PAGE EXCERPT
⟨

2nd Qtr Newsletter – 2023
Does the Presidential Cycle Mean an Up Market for 2023?
The Presidential cycle is a curious, but remarkably persistent trend. The stock market has not closed down in the third year of a president’s term since 1939.
Why would this trend persist? One theory is that while there are limits to presidential power and to the ability of the party in power to influence the economy, there is also a strong incentive for individuals in power to do all they can to influence financial markets and the economy to support their re-election. Thus, actions that might have a negative impact on the markets are taken early in the term, followed by actions to support strong market prices nearer the next election. And it does appear that weak markets in the second year of the president’s term are almost always followed by strong years.
Another trend favoring good performance in 2023 is the rarity of back-to-back down markets. Since WWII, back-to-back down markets have occurred only in 1973-74, 2000-02.
With that said, past performance is not indicative of future returns. Black swans, those unpredictable events which disrupt expectations, are a very real threat to the best market predictions and trends. In 1939, Hitler invaded Poland, sending markets down worldwide. Investing is never without risk.
Do You Trust Your Phone a Little Too Much?
Most cell phones contain enough data to allow scammers to steal your identity, access your financial accounts to engage in credit card fraud or even empty your bank accounts. Passwords, PINs, login IDs, account information, etc. are valuable currency for hackers. Using your personal phone for work could even give a hacker access to your company’s data and networks.
Android devices tend to be more vulnerable to hackers, but iOS devices can also be hacked, and hackers don’t have to steal your phone to do so. Fake Wi-Fi networks can redirect you to malicious sites. Phishing emails or texts can contain malicious links. SIM card swaps can transfer your phone number to the hacker’s device and provide access to your accounts.

⟩

JOBS
1 – What ways of hacking a phone without stealing it does the newsletter list?
2 – Could you resume the newsletter right after its sentence about SIM card swaps?
The records have no connection to the newsletter.

INFORMATION GIVEN
⟨

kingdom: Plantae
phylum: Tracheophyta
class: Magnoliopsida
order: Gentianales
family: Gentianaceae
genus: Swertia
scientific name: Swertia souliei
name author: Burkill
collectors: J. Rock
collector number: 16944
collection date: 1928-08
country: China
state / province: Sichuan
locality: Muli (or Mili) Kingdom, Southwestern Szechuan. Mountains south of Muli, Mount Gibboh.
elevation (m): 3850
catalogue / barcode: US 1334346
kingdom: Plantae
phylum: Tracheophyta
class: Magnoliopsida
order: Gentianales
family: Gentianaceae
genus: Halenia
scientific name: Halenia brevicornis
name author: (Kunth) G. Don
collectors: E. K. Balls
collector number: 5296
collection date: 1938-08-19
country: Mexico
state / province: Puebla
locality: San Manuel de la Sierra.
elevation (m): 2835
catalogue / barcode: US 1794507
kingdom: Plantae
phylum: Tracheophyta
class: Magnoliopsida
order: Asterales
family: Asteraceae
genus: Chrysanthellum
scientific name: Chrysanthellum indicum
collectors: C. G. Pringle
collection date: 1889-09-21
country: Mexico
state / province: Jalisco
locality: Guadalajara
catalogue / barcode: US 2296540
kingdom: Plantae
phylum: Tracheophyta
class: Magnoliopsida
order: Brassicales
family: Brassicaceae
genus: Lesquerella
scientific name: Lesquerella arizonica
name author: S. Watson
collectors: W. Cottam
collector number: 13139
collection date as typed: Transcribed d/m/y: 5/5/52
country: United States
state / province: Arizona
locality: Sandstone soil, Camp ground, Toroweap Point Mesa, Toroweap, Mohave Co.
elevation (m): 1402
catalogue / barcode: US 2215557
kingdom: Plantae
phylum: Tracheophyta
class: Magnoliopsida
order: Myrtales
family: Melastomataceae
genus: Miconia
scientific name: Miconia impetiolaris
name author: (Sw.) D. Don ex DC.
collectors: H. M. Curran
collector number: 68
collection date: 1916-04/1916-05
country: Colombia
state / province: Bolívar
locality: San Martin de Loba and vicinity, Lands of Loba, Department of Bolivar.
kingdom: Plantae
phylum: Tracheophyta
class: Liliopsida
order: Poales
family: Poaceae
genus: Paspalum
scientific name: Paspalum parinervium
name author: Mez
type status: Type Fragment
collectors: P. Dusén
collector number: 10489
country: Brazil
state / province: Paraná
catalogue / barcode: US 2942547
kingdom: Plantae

⟩

SOLVED PROBLEMS
1 – Fake Wi-Fi networks, phishing emails or texts, and SIM card swaps.

2 –
Some basic steps to protect your phone:
- Keep phone and apps updated.
- Use a Virtual Private Network (VPN) to create a secure tunnel between your device and the internet.
- Turn off Wi-Fi and Bluetooth when not in use.
- Avoid public charging stations. Use portable power packs if you need to charge while traveling.
- Lock your SIM card.
- Avoid downloading apps from third-party app stores.
- Keep your phone safe from theft.
- Use strong unique passwords.
For more information on fraud defense, read the last article in this newsletter.
The IRS May Consider You a Small Business
Taxpayers are required by law to accurately report ALL income in the form of money, property, or services, whether or not they receive a Form 1099-K or other information return. But (no surprise), tax compliance is higher when amounts are subject to reporting, such as Form 1099-K.
The American Rescue Plan of 2021 set out to increase compliance and tax revenue by changing the 1099-K reporting standard for third-party settlement organizations (TPSOs) from $20,000 or more than 200 transactions per year to $600 in transactions. TPSOs include PayPal, Venmo, Cash App, Square, Amazon, payment card networks (credit/debit cards, online wallets, gift cards) and others. If you receive $600 or more through a TPSO, the firm is required to report it to the IRS and send you a 1099-K form. The $600 requirement is not supposed to apply to personal transactions such as sharing the cost of a purchase, a car ride or meal, birthday or holiday gifts, or paying a family member or other for a household bill.
IRS Form 1099-K reporting was supposed to become effective with your 2022 tax filings. Due to the complexity of compliance, the IRS delayed the start date for reporting third-party settlement transactions to those made in 2023 and on.
What does this mean for you if you use a TPSO?
If you actively use settlement services for total transactions in excess of $600 a year, congratulations, you may be a small business to the IRS. Every TPSO 1099-K form will need to be accounted for on your 2023 tax return. You MUST keep good records of all transactions, including the costs associated with the goods and/or services you sell even if it is second-hand clothing. Your 1099-K will show only the total transaction amount for the year. You will need to provide on your tax forms the cost of goods or services sold including whether you made a profit or loss. If you are audited, you will need documentation to prove your costs.
If you currently mingle personal transactions and business settlements, label transactions clearly when you make them to avoid having personal transactions reported as revenue. You might want to set up two different accounts to separate income from personal transactions. You still need to keep good records for all TPSO accounts in the event personal transactions are reported as income on your 1099-Ks and you are audited by the IRS.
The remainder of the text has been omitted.